A real cause for concern is directed at the number of potential contracts the mayor could have authority over:
POTENTIAL CONTRACTS
o opening, closing and siting of schools
o data collection contracts
• enrollment
• student data
• absenteeism
• suspension/expulsion
o data management contracts
o data distribution and publication contracts
o transportation contracts
o special education services contracts
o hiring of ombudsman contract
o professional development contracts
o district-wide training contracts
o school disciplinary/safety contracts
o wrap around support services contracts
o bilingual services contracts
o facilities contracts (Career Technical Education upgrades)

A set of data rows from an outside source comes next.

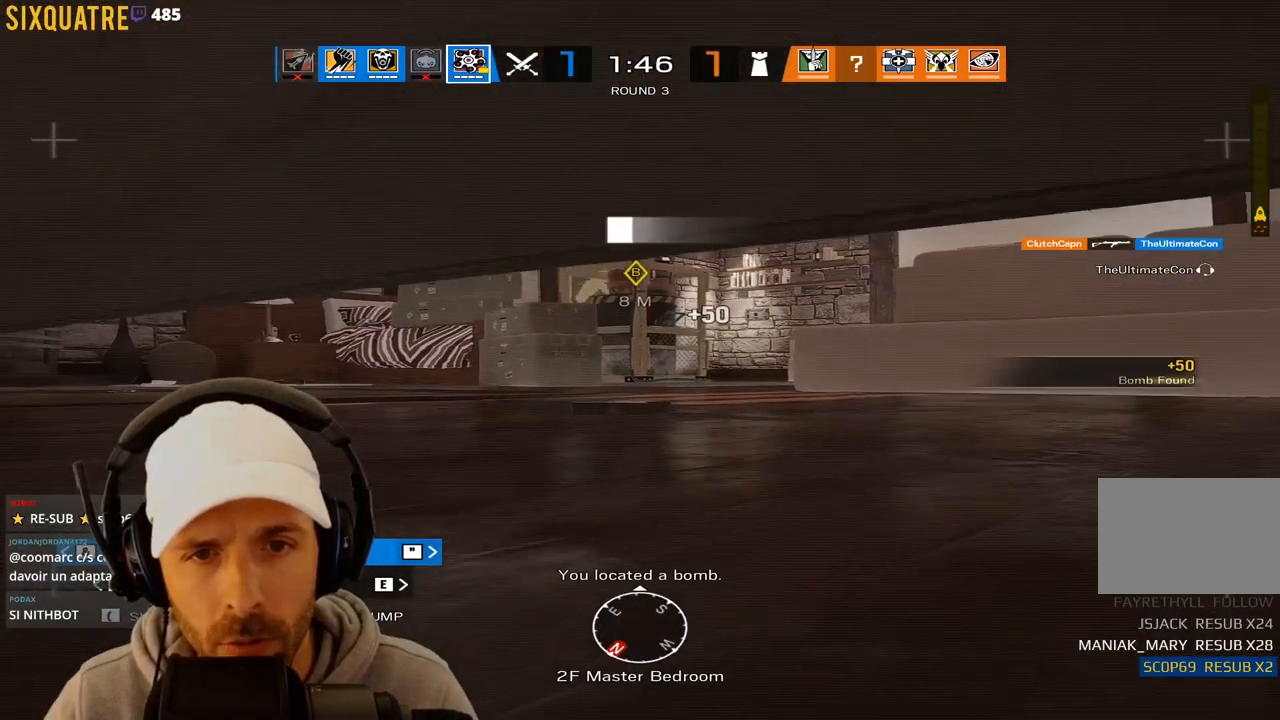
{"keys": [], "events": [[33, "z", "down"], [167, "d", "up"], [167, "z", "up"]]}
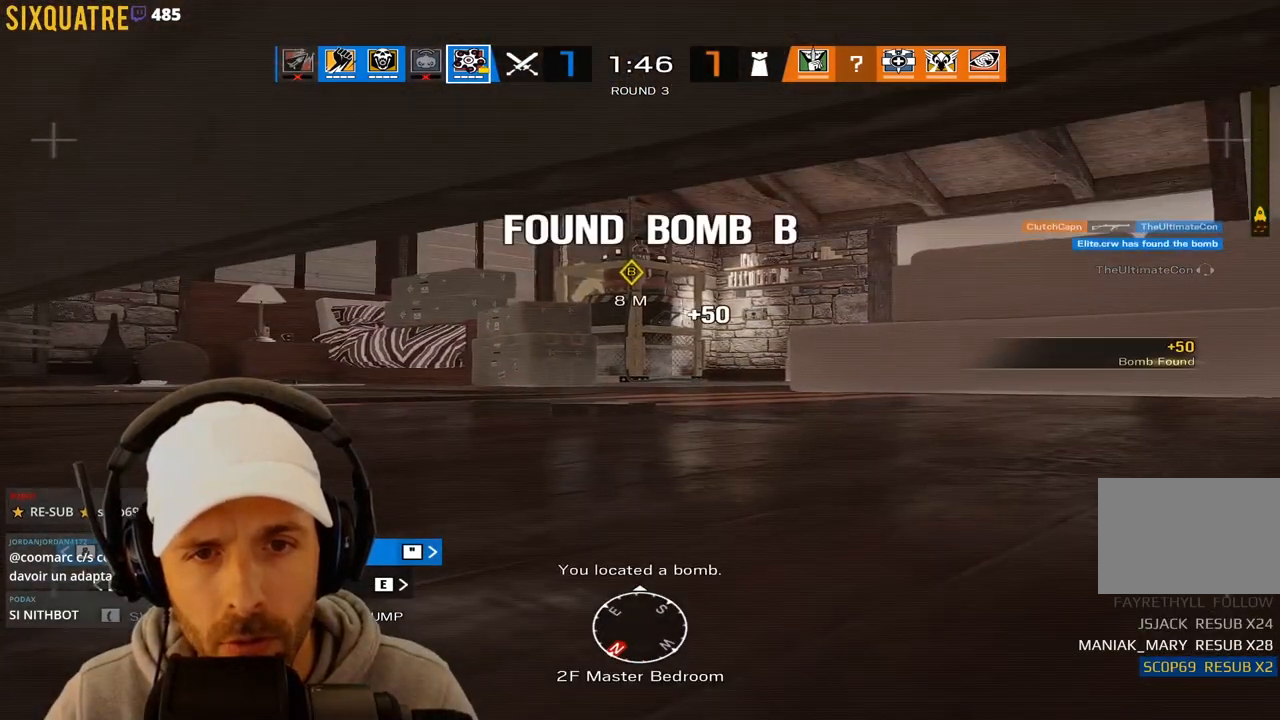
{"keys": ["q"], "events": [[317, "q", "down"]]}
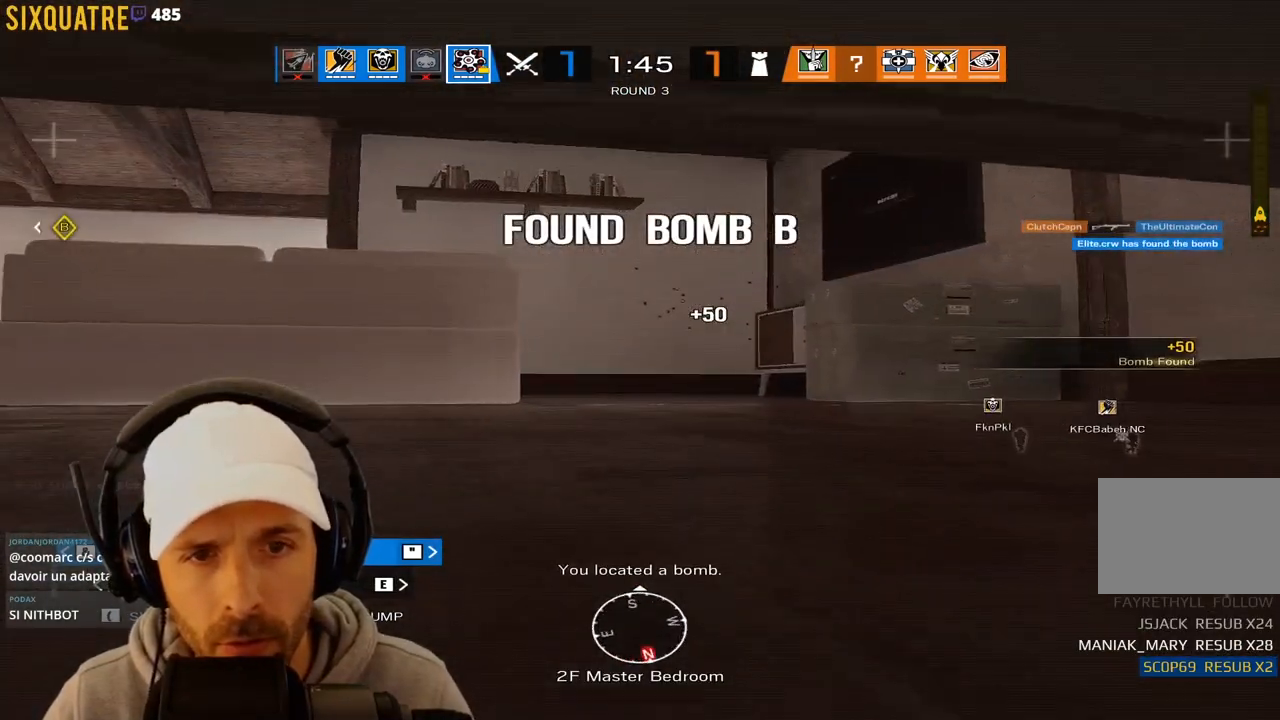
{"keys": [], "events": [[17, "q", "up"], [150, "z", "down"], [200, "q", "down"], [283, "z", "up"], [383, "q", "up"]]}
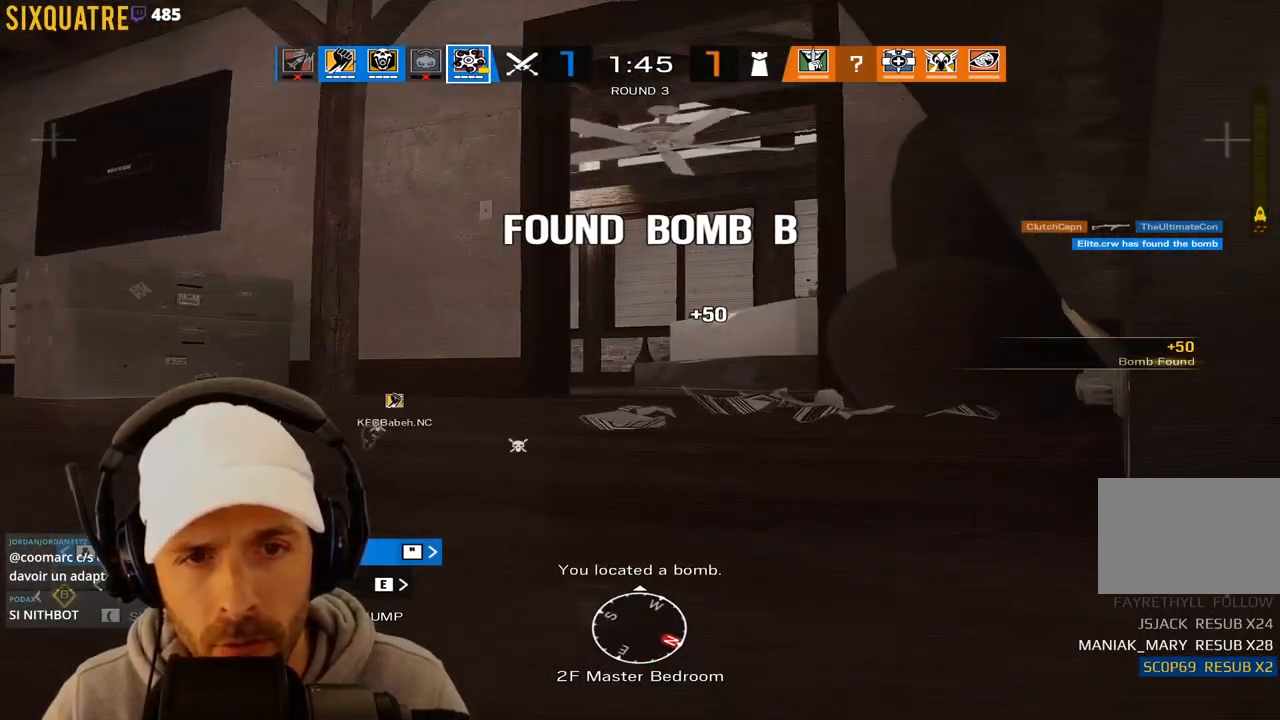
{"keys": ["z"], "events": [[67, "q", "down"], [117, "q", "up"], [217, "d", "down"], [217, "z", "down"], [267, "d", "up"], [300, "q", "down"], [500, "q", "up"]]}
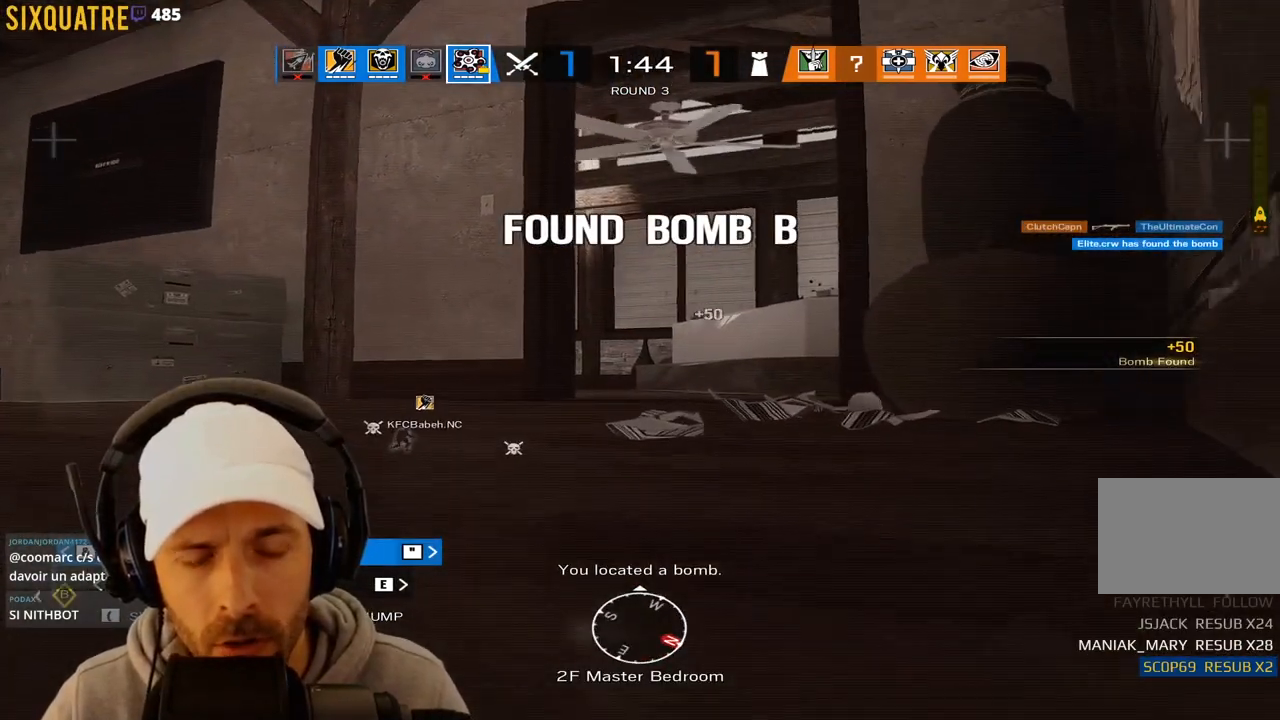
{"keys": ["q"], "events": [[183, "z", "up"], [417, "q", "down"]]}
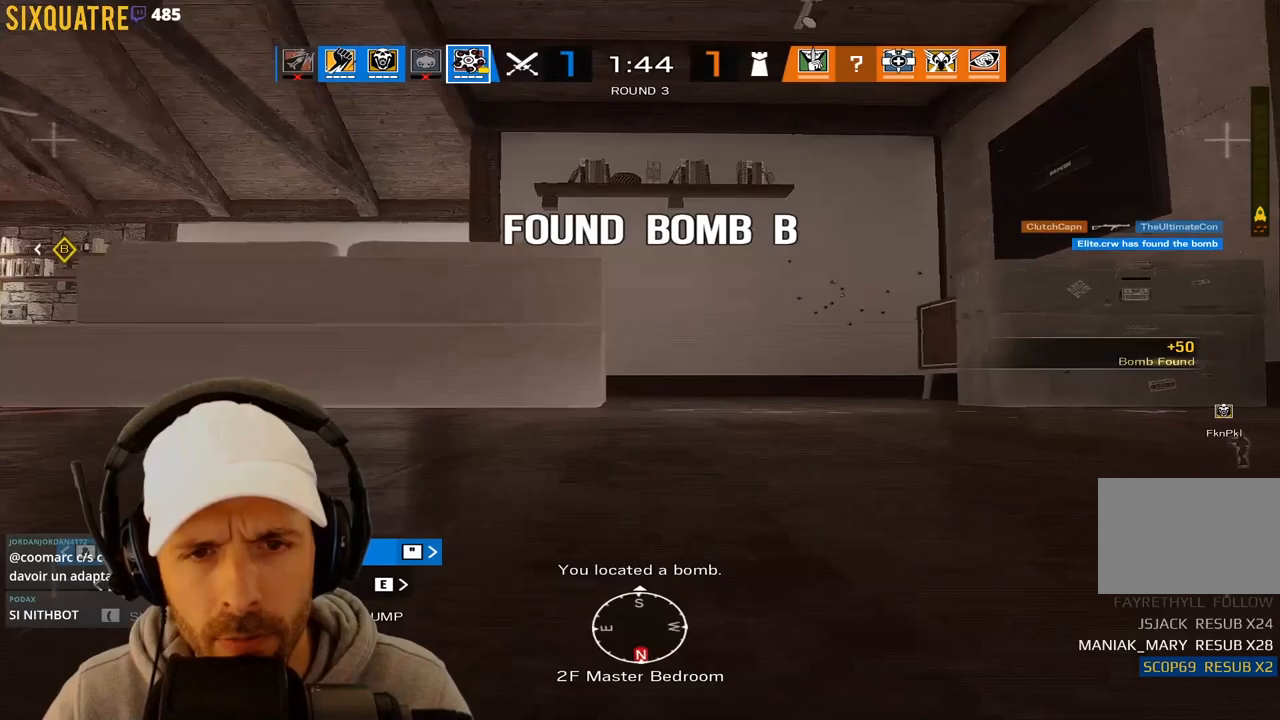
{"keys": [], "events": [[100, "q", "up"]]}
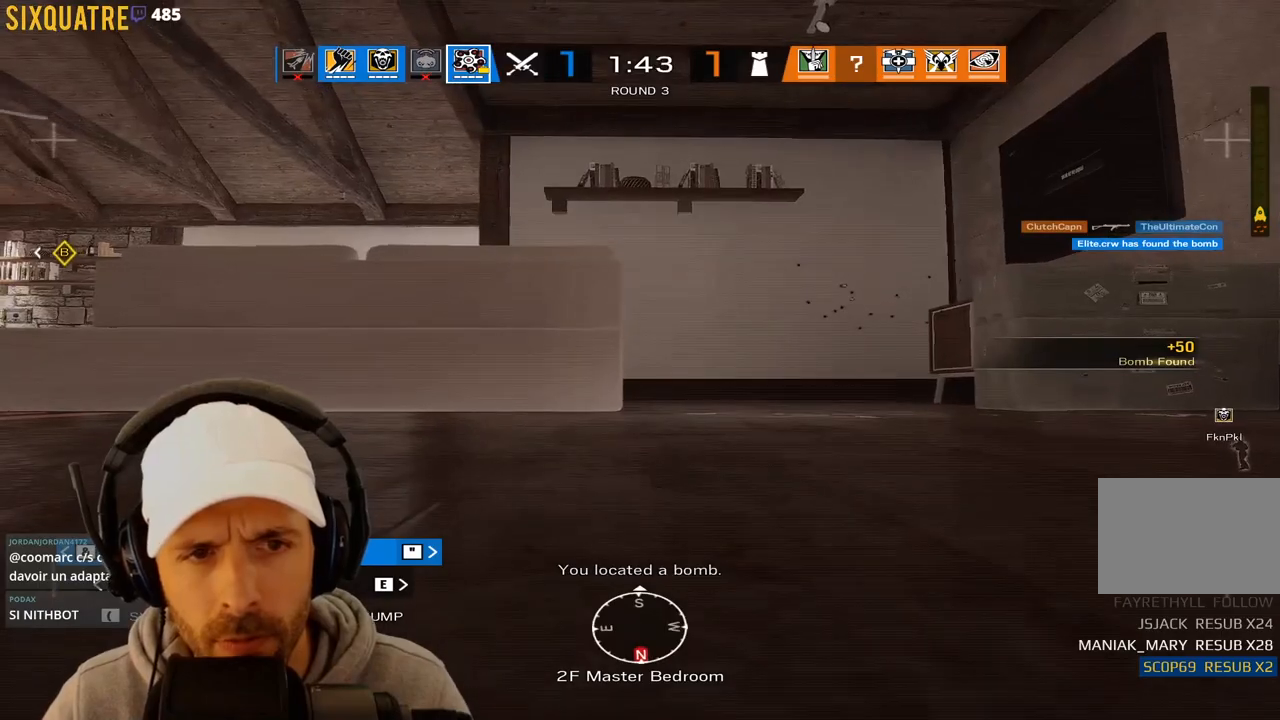
{"keys": ["d"], "events": [[400, "d", "down"]]}
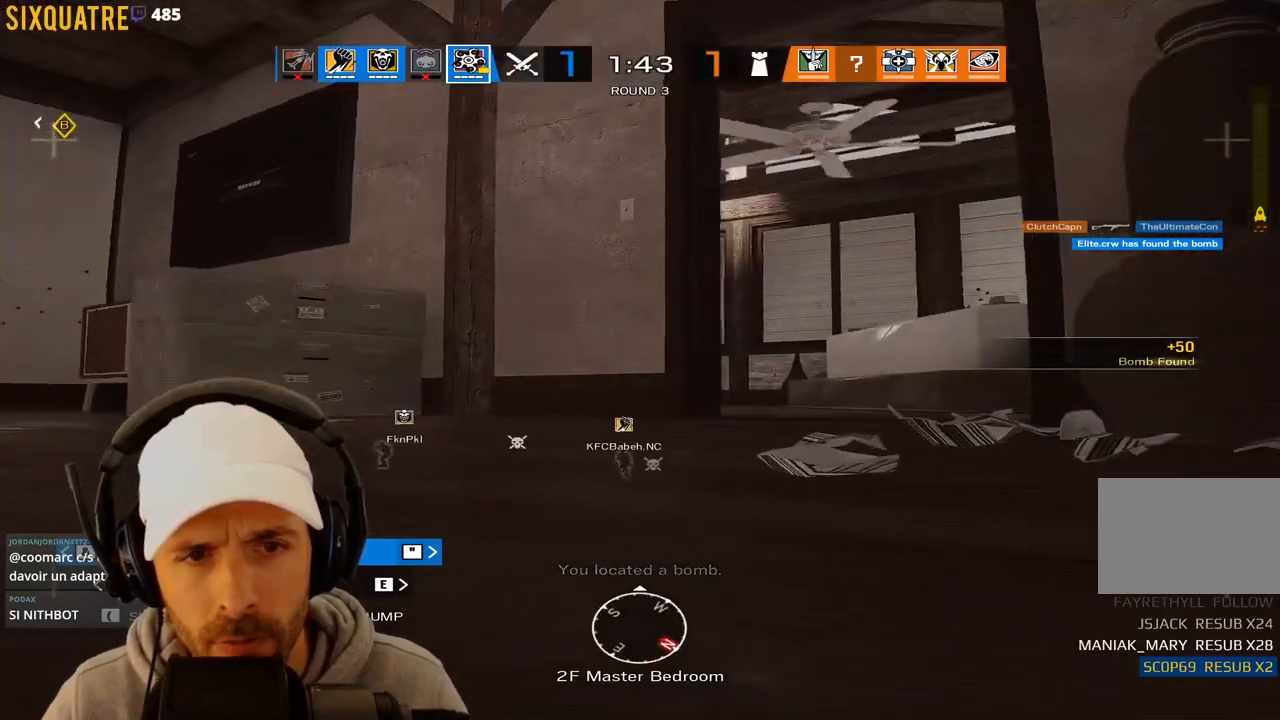
{"keys": ["d", "s"], "events": [[83, "s", "down"]]}
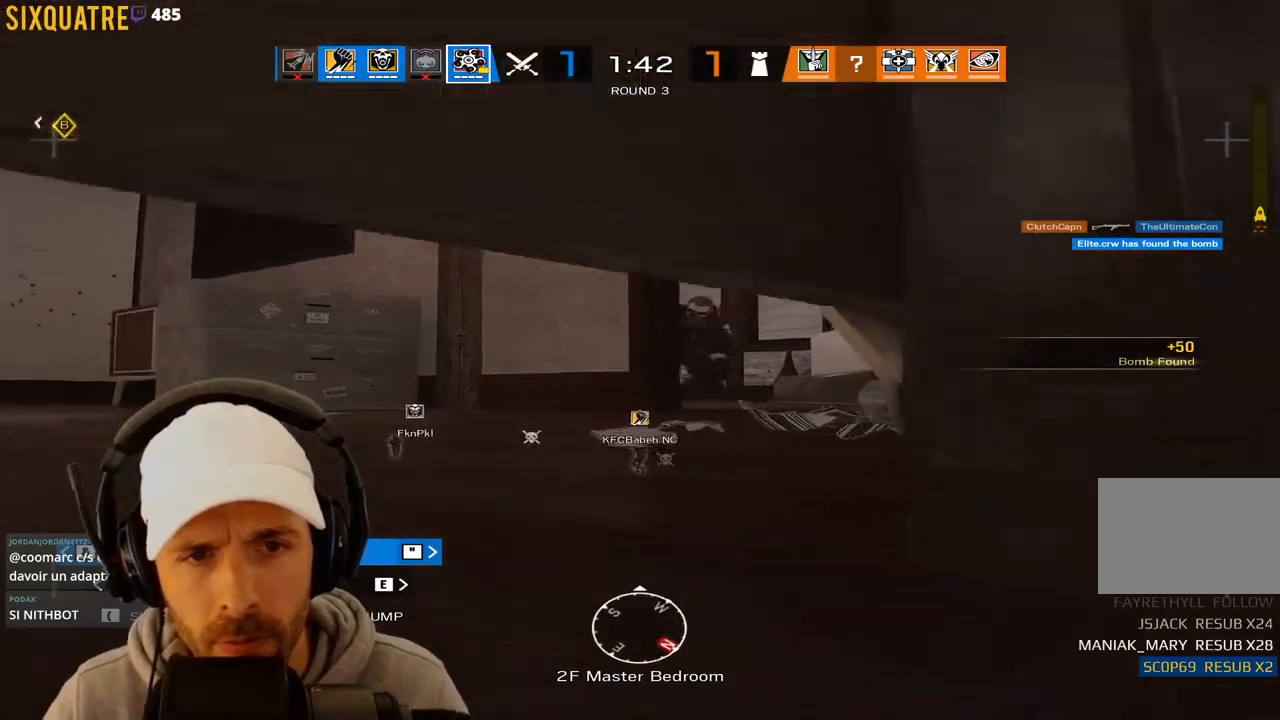
{"keys": ["q"], "events": [[100, "s", "up"], [333, "d", "up"], [383, "q", "down"]]}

o city service coordination contracts
Except to serve as chief cheerleader, lend perspective, help steer public/business partnerships, lend available city resources and support where appropriate (summer jobs, internship possibilities, youth in government opportunities, lend city staff for special efforts, etc.), the Mayor of Detroit should not be responsible for or play a governance role in public education as recommended by the report.
Not only does this add yet another layer of governance, but the myriad of unprecedented challenges facing the City of Detroit today requires the mayors (and his non-education trained staff) full attention including the multiple agencies, authorities, and boards he is already responsible for or has a role with.
Not to mention the mayor already has responsibilities related to labor agreements, downsizing of the city labor force, emergency responsiveness, lighting, public safety, bankruptcy recovery, African American business development, sanitation, combined sewer overflows, aged infrastructure needs, race relations, community benefits agreements, new transportation efforts, downtown development, regional responsibilities, jobs training, job and economic growth, aging transportation and emergency fleets, poverty, joblessness, abandoned structures, land use, social barriers, population decline, neighborhood needs, long-range planning, tight budget adherence, auto insurance, high taxes, city services, water affordability, mortgage funding, city roads, public lighting……..and that is just the beginning.
There is also rich, documented history of failure for DPS while under city control (as far back as the 1920’s up to the 1970’s).
This report, lead and provided by the Skillman Foundation, offers yet another rich opportunity for those of us who support traditional public education to stay busy fighting back.